Saved data entries
※ ※ ※
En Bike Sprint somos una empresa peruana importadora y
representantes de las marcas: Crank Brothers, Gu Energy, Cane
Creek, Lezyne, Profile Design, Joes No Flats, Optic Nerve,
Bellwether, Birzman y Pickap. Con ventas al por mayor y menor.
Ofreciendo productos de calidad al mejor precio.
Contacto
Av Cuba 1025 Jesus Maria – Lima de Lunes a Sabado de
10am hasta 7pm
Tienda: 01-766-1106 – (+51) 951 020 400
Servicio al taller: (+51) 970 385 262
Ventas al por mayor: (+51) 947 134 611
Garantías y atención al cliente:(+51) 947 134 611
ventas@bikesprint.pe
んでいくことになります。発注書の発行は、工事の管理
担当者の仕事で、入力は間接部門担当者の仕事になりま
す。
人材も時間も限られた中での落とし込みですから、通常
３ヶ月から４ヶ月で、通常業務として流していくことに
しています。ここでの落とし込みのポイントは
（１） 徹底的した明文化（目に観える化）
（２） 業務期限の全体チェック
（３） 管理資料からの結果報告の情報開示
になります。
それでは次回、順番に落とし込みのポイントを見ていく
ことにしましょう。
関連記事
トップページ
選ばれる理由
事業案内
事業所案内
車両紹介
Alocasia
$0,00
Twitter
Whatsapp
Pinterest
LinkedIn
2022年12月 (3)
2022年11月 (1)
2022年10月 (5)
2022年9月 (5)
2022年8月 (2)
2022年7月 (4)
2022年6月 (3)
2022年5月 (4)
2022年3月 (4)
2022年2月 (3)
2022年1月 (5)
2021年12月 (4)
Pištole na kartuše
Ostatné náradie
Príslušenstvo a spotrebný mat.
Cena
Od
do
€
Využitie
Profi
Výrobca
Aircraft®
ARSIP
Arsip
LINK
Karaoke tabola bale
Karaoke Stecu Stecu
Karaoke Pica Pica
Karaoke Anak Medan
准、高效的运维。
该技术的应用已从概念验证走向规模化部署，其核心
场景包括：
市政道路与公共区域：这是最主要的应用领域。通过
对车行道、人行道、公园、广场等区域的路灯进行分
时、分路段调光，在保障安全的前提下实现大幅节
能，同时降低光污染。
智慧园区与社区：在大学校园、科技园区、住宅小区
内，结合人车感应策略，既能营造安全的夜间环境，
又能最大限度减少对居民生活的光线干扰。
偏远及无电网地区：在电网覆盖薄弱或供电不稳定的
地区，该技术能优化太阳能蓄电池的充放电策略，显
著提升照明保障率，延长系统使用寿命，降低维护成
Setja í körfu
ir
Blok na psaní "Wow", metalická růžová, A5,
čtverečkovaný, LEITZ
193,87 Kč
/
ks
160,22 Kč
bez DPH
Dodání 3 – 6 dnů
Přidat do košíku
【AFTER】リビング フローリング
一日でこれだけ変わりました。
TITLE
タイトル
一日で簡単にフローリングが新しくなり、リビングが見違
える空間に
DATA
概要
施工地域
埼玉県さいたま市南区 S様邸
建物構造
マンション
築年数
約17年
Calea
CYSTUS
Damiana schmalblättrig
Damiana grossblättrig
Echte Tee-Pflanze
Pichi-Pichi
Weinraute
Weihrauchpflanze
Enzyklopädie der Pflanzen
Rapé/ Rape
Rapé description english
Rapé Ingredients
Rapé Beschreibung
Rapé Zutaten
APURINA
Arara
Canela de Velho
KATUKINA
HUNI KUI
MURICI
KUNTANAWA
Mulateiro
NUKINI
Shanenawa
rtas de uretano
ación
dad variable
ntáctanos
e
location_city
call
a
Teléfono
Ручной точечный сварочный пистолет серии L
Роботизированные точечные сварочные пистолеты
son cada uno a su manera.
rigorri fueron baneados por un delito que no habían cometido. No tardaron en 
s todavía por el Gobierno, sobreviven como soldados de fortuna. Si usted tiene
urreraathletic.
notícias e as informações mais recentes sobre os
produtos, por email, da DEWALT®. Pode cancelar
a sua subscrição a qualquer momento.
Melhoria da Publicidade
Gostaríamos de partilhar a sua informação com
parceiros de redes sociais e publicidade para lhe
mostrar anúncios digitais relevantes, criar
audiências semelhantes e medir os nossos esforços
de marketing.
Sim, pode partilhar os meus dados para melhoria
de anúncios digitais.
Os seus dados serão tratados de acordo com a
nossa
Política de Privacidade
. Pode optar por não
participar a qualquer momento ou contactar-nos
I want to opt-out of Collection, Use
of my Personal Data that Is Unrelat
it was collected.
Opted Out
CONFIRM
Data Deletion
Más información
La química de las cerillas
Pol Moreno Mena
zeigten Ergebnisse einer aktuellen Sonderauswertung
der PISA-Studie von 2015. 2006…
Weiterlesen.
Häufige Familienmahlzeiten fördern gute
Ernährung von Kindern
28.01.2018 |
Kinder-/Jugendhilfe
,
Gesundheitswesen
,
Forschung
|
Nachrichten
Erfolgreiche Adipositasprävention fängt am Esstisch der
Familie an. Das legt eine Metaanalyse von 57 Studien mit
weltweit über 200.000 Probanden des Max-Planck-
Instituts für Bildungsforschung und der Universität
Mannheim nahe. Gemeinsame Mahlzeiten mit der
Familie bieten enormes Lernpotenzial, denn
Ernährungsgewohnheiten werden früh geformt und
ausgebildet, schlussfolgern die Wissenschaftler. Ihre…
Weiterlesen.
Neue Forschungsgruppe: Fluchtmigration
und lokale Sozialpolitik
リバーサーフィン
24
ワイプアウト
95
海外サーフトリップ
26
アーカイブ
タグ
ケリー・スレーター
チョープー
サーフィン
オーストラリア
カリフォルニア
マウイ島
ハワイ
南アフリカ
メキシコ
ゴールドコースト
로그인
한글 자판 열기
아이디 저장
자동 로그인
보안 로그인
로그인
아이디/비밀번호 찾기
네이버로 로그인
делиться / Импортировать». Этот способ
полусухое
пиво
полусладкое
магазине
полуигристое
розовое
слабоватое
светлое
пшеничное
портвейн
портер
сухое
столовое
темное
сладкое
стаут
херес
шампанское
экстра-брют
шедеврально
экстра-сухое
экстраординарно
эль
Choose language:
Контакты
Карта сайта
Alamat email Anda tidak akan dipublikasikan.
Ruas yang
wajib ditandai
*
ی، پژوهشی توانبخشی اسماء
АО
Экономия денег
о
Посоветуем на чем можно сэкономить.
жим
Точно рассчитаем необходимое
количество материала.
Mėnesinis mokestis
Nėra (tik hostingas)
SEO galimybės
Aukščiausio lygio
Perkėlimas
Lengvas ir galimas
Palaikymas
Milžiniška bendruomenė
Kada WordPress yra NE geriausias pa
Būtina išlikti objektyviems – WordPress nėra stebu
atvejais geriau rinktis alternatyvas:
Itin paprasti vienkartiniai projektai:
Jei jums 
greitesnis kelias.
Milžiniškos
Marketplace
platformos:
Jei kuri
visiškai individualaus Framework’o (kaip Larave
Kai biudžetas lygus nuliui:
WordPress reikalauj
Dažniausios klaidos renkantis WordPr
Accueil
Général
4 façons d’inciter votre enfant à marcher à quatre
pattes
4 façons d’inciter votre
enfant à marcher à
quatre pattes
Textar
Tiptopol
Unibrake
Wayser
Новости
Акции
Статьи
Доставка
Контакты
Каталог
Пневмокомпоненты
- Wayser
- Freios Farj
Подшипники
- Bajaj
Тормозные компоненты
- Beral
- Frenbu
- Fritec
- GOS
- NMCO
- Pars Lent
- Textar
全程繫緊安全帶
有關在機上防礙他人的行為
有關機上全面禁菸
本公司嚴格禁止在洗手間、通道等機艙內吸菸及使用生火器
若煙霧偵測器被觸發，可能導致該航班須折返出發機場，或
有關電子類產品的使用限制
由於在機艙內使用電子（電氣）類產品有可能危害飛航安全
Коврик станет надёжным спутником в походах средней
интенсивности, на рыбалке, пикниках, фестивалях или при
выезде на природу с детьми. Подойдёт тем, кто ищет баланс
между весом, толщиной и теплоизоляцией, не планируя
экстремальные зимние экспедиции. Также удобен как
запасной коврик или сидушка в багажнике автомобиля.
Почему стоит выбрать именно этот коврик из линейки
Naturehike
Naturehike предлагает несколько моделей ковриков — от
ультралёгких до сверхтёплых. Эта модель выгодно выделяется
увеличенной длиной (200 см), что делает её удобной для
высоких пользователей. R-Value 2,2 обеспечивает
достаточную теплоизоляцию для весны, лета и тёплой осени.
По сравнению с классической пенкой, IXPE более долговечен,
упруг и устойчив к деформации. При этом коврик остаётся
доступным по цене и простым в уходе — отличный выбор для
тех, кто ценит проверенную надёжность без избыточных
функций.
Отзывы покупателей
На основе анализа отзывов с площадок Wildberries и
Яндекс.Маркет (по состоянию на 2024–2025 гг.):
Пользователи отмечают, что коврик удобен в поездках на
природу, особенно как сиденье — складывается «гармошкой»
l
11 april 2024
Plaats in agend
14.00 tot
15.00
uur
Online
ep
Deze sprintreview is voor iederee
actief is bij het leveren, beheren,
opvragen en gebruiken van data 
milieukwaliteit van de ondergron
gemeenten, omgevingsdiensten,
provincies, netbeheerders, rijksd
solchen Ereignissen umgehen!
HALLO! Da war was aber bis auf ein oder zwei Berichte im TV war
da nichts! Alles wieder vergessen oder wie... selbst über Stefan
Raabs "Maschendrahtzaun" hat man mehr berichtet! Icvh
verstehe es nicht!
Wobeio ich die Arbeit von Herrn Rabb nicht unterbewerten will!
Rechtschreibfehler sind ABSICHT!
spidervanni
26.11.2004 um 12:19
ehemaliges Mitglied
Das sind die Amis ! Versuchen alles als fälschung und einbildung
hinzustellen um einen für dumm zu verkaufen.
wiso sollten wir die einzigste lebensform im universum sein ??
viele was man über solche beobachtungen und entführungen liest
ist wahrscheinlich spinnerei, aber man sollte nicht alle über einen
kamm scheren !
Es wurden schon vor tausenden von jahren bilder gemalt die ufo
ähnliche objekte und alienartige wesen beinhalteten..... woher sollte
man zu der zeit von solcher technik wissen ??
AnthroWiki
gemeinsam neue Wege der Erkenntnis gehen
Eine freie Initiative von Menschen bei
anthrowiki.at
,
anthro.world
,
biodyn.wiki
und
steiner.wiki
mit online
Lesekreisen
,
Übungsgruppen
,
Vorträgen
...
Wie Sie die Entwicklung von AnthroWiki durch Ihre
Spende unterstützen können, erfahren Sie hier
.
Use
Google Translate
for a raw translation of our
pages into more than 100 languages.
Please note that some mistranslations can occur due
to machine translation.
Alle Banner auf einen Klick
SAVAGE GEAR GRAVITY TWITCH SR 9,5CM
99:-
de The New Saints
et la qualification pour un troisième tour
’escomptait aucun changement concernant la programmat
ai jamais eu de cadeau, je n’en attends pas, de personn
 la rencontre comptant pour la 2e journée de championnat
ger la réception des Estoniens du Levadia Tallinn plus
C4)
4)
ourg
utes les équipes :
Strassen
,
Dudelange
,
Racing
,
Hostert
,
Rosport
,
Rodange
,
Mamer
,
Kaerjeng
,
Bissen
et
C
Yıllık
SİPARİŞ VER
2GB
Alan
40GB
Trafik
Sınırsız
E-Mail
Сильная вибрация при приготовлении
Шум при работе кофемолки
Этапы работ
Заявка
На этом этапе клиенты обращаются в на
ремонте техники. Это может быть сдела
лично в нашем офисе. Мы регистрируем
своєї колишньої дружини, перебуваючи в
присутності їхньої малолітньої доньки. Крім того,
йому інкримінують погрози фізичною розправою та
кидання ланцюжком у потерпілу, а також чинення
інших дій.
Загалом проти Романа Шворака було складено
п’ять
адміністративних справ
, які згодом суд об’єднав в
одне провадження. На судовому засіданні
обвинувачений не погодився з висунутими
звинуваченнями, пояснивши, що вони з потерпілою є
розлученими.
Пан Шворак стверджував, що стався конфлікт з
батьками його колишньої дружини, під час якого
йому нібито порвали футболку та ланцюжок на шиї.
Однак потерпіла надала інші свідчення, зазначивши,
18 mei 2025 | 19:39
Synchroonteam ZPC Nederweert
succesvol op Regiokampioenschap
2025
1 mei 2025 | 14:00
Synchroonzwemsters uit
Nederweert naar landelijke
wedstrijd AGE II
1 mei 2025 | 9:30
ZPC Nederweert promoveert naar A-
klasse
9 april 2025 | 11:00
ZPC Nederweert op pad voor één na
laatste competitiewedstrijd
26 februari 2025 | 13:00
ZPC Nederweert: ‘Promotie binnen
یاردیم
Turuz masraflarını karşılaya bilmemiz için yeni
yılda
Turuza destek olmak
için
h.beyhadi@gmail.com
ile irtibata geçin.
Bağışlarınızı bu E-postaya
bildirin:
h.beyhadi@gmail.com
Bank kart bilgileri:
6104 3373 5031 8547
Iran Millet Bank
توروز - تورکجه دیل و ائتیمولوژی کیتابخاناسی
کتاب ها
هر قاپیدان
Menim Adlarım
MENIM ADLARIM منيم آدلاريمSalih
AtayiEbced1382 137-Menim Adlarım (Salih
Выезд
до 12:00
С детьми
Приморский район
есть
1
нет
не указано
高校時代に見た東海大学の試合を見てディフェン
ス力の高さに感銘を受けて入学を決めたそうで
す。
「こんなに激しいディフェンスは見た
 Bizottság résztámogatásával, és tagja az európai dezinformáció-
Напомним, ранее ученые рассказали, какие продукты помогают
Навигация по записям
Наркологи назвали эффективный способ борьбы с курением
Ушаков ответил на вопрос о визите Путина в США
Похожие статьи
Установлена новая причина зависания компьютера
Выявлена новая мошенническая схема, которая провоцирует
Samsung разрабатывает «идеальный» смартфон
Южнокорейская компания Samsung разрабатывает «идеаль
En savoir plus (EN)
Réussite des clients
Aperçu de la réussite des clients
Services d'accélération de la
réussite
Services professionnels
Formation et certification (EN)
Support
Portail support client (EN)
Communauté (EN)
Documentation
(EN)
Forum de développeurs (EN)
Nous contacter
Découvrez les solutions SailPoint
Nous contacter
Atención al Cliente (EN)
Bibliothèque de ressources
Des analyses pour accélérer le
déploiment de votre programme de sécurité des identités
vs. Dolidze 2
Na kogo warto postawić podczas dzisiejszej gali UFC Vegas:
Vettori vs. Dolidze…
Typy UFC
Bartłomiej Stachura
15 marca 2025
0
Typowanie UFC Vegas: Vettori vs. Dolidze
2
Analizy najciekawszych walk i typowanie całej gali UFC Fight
※ ※ ※
What to work on:
Beginning at the top of the entries above, output each line exactly, and end with the line in which "地区，该技术能优化太阳能蓄电池的充放电策略，显" appears.

Written response:
En Bike Sprint somos una empresa peruana importadora y
representantes de las marcas: Crank Brothers, Gu Energy, Cane
Creek, Lezyne, Profile Design, Joes No Flats, Optic Nerve,
Bellwether, Birzman y Pickap. Con ventas al por mayor y menor.
Ofreciendo productos de calidad al mejor precio.
Contacto
Av Cuba 1025 Jesus Maria – Lima de Lunes a Sabado de
10am hasta 7pm
Tienda: 01-766-1106 – (+51) 951 020 400
Servicio al taller: (+51) 970 385 262
Ventas al por mayor: (+51) 947 134 611
Garantías y atención al cliente:(+51) 947 134 611
ventas@bikesprint.pe
んでいくことになります。発注書の発行は、工事の管理
担当者の仕事で、入力は間接部門担当者の仕事になりま
す。
人材も時間も限られた中での落とし込みですから、通常
３ヶ月から４ヶ月で、通常業務として流していくことに
しています。ここでの落とし込みのポイントは
（１） 徹底的した明文化（目に観える化）
（２） 業務期限の全体チェック
（３） 管理資料からの結果報告の情報開示
になります。
それでは次回、順番に落とし込みのポイントを見ていく
ことにしましょう。
関連記事
トップページ
選ばれる理由
事業案内
事業所案内
車両紹介
Alocasia
$0,00
Twitter
Whatsapp
Pinterest
LinkedIn
2022年12月 (3)
2022年11月 (1)
2022年10月 (5)
2022年9月 (5)
2022年8月 (2)
2022年7月 (4)
2022年6月 (3)
2022年5月 (4)
2022年3月 (4)
2022年2月 (3)
2022年1月 (5)
2021年12月 (4)
Pištole na kartuše
Ostatné náradie
Príslušenstvo a spotrebný mat.
Cena
Od
do
€
Využitie
Profi
Výrobca
Aircraft®
ARSIP
Arsip
LINK
Karaoke tabola bale
Karaoke Stecu Stecu
Karaoke Pica Pica
Karaoke Anak Medan
准、高效的运维。
该技术的应用已从概念验证走向规模化部署，其核心
场景包括：
市政道路与公共区域：这是最主要的应用领域。通过
对车行道、人行道、公园、广场等区域的路灯进行分
时、分路段调光，在保障安全的前提下实现大幅节
能，同时降低光污染。
智慧园区与社区：在大学校园、科技园区、住宅小区
内，结合人车感应策略，既能营造安全的夜间环境，
又能最大限度减少对居民生活的光线干扰。
偏远及无电网地区：在电网覆盖薄弱或供电不稳定的
地区，该技术能优化太阳能蓄电池的充放电策略，显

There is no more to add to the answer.